There might be a simple reason for this - that markets are pricing in permanently low short-term rates, perhaps because they expect low long-term growth. Bank of England governor Mark Carney recently said that 2.5 per cent could be the "new normal" for Bank rate. If he's right, gilt yields should stay around current levels. This is because the expectations hypothesis of the yield curve tells us that long-term yields should be equal to the average expected short-term interest rate during the lifetime of the gilt. If we expect Bank rate to average 2.5 per cent over the next 10 years, therefore, 10-year gilt yields should be 2.5 per cent - which is not far from where they are now.

This poses the question: what could happen to significantly raise yields?

The obvious possibility is simply that fear of stagnation and low interest rates could prove wrong. However, they mustn't be wrong merely in the UK. For gilt yields to rise a lot, they must also be wrong for the eurozone, too. However, with the region's economic recovery failing to gain momentum, many economists fear that the ECB will keep interest rates near zero for years. This would hold down yields on German bonds and because these are a substitute for gilts, yields on the latter would also stay low.

Another possibility is that the expectations hypothesis is wrong.

One way in which this could be the case is if investors require a risk premium for holding longer-term assets; if this is so, longer-dated gilt yields should be above expected short rates.

But it's unclear whether this is the case. Granted, since 1988 10-year yields have averaged 0.4 percentage points more than Bank rate. But this might tell us not that there's a risk premium in gilts but rather that Bank rate has turned out to be lower than expected on average. And even if this is a measure of the risk premium, it still implies that 10-year yields will be less than 3 per cent.

A second way in which the expectations hypothesis might be wrong is if the gilt market is segmented, with some investors preferring different maturities; if this is the case, then (say) 10-year gilts are not a substitute for (say) a one-year gilt reinvested nine times, in which case 10-year yields won't be equal to expected short rates. If this is so, then 10-year gilts could sell off if China's savings glut diminishes, if quantitative easing is reversed or if an ageing population reduces demand for longer-term assets.

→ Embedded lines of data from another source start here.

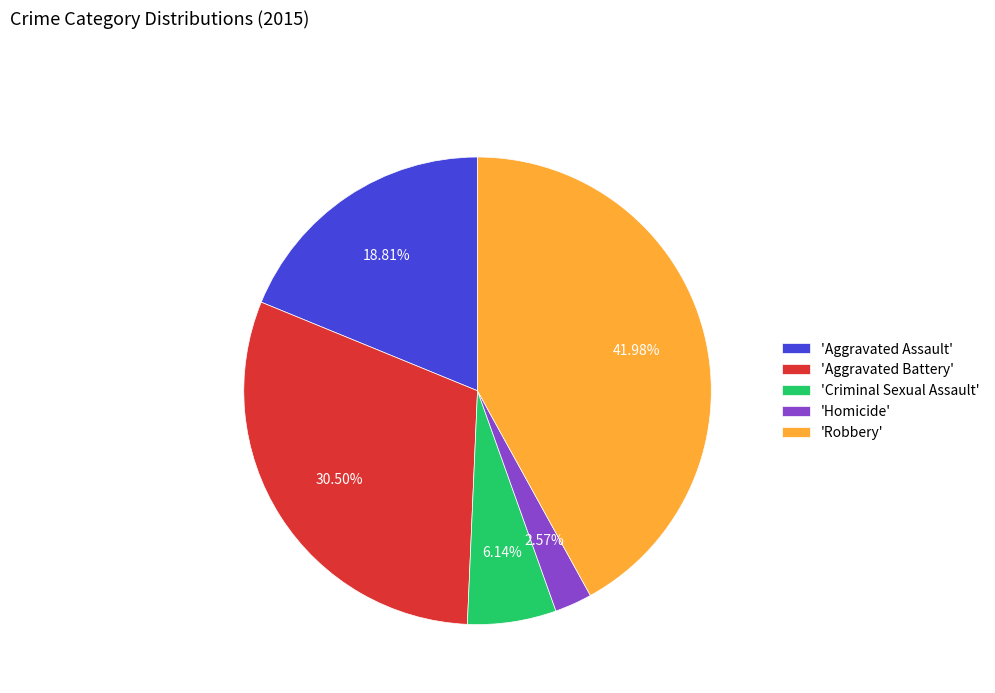

What is the ratio of the value at 'Robbery' to the value at 'Aggravated Battery'?

1.4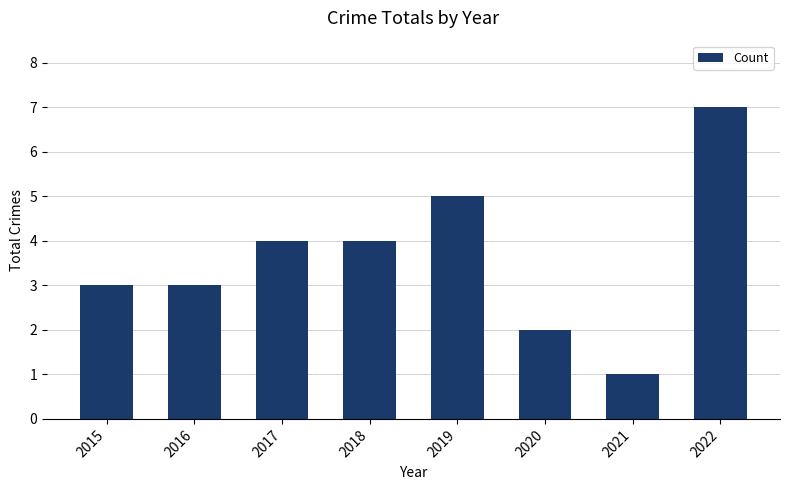

The chart shows a value of 1 at 2018. True or false?

False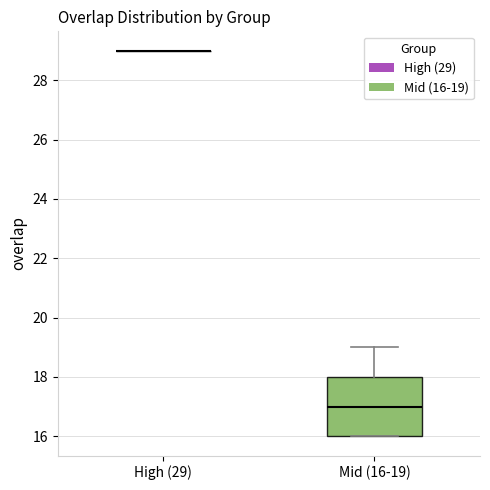

Reading left to right, read every box against the y-axis: the position of its median line, the range the box covers, and the ends of its whiskers. The values are not printed on the chart, so give them approximately, as read against the axis.

High (29): box collapsed to a line at 29, whiskers 29 to 29
Mid (16-19): median 17, box 16 to 18, whiskers 16 to 19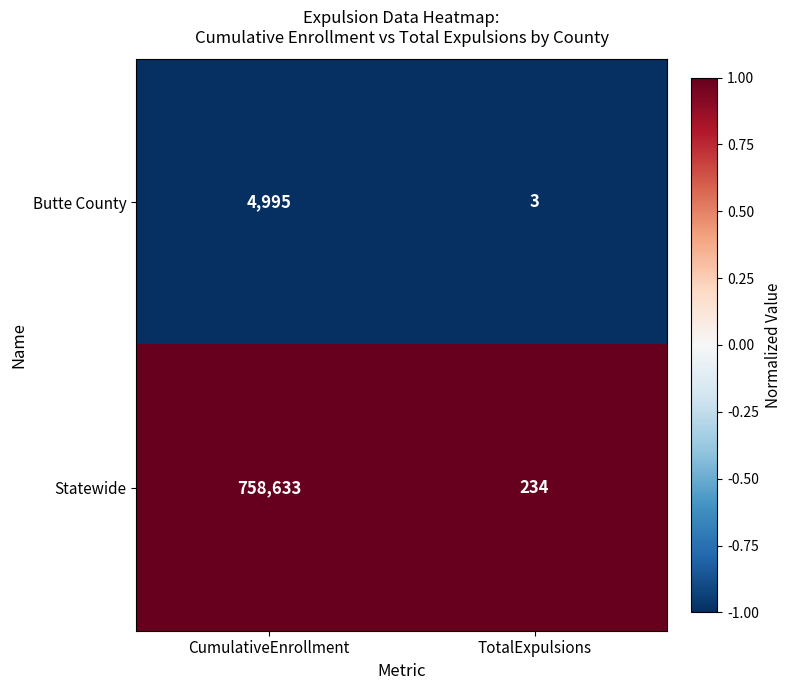

What is the greatest value displayed?

758633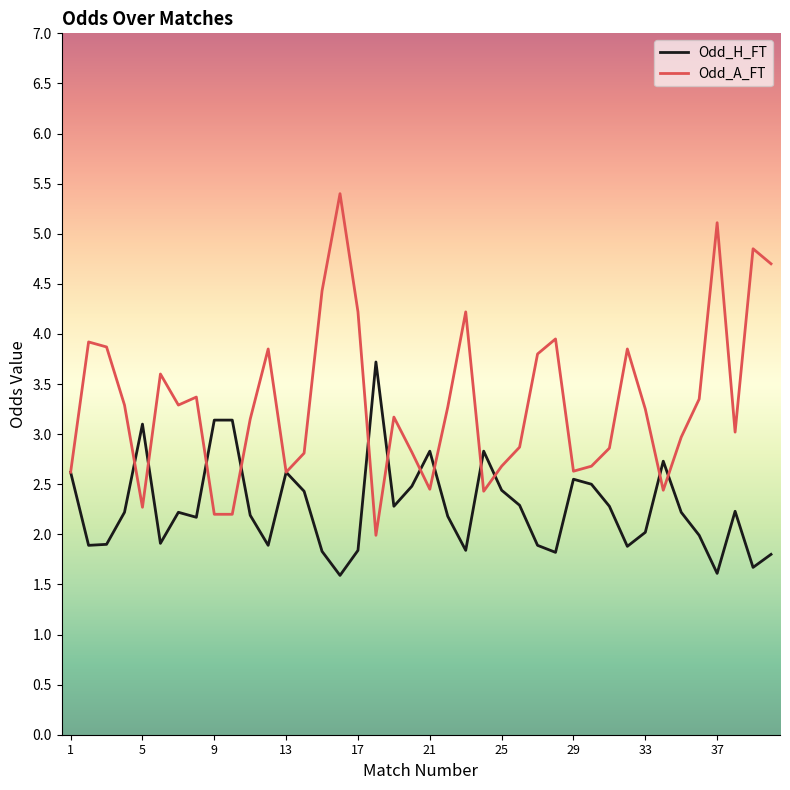

How many series are shown in this chart?

2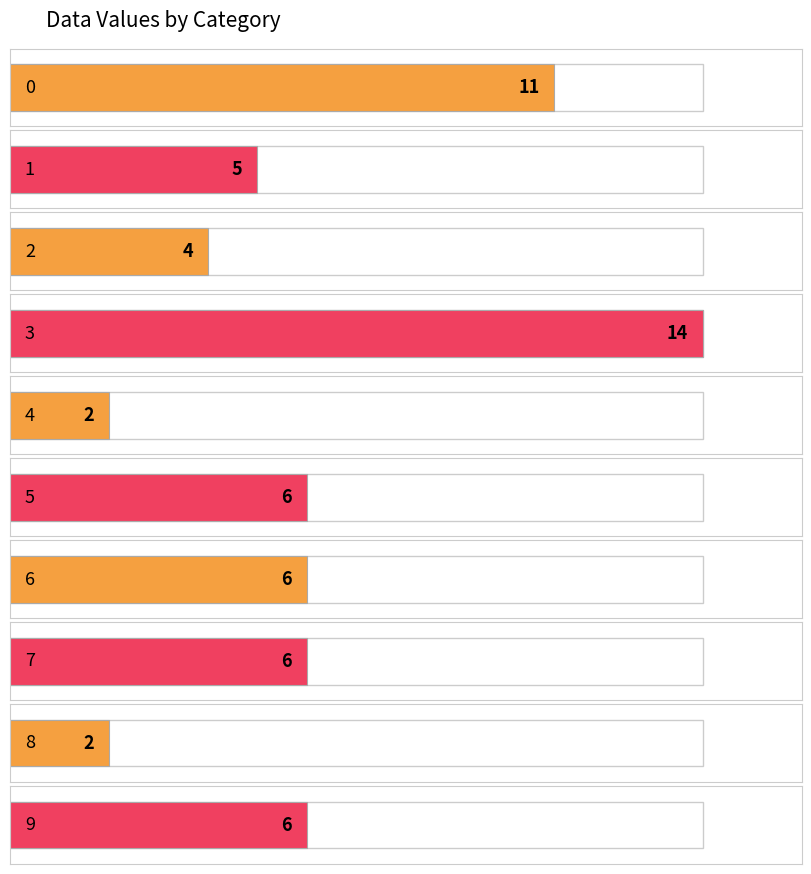

Rank the categories by value from highest to lowest.

3, 0, 5, 6, 7, 9, 1, 2, 4, 8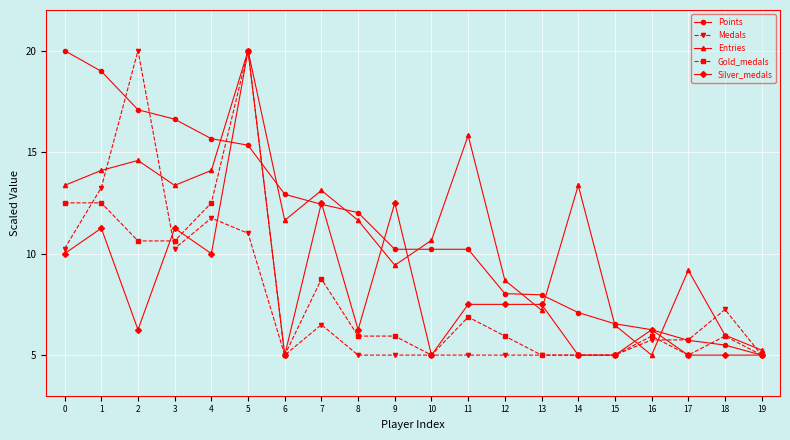

Is the value of Gold_medals at 7 greater than the value of Medals at 8?

Yes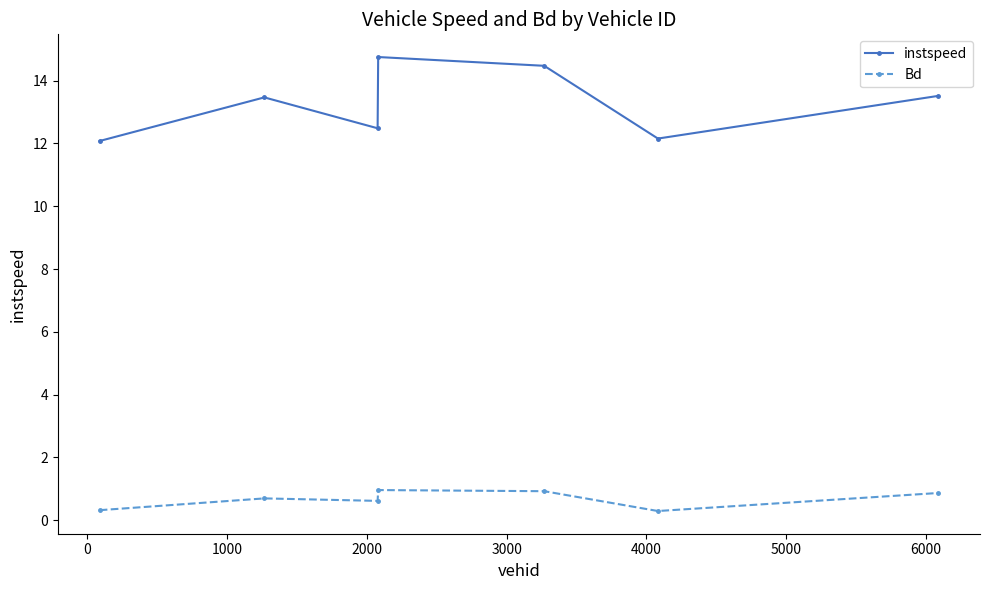

Which series has the largest range (max minus min)?

instspeed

However, all these will be long-term forces, if they operate at all. They don't give us a reason for expecting a sharp sudden rise in yields.

There is, though, another possibility. It's that gilt yields overreact; they fall too far when Bank rate is low, and rise too much when it is high. One piece of evidence for this is that there has been a strong correlation between annual changes in Bank rate and in 10-year yields - of 0.46 since 1986, with a one percentage point change in Bank rate associated on average with a 0.25 percentage point change in 10-year yields. This is more than one would expect if 10-year yields were merely a rational expectation of future short rates, because a move in Bank rate today shouldn't tell us much about short rates in 10 years' time.

If gilts do overreact, there are two implications. One is that yields might be too low now because the market is overreacting to a low Bank rate and the possibility of secular stagnation. The other is that when Bank rate does rise, gilt yields will also do so. And even if Mr Carney is right and 2.5 per cent does prove to be the new normal for Bank rate, gilt yields could overshoot when Bank rate temporarily rises above this level; 2.5 per cent is 'normal', remember - not a ceiling.

There are, therefore, reasons to suspect that gilt yields could rise. However, on balance I fear that my earlier expectation that they would do so significantly might have been mistaken; I might have overestimated cyclical factors and underestimated the power of secular stagnation.

This has important implications for those of us approaching retirement. It suggests that annuity rates might not rise very much, or at least that we shouldn't bank on them doing so (although the gilt yield curve is pricing in some rise in them). This gives us some awkward options: to save more; or to postpone retirement; or take on more equity risk by staying invested in shares and using some type of drawdown to generate a retirement income. Whichever, our options might have worsened.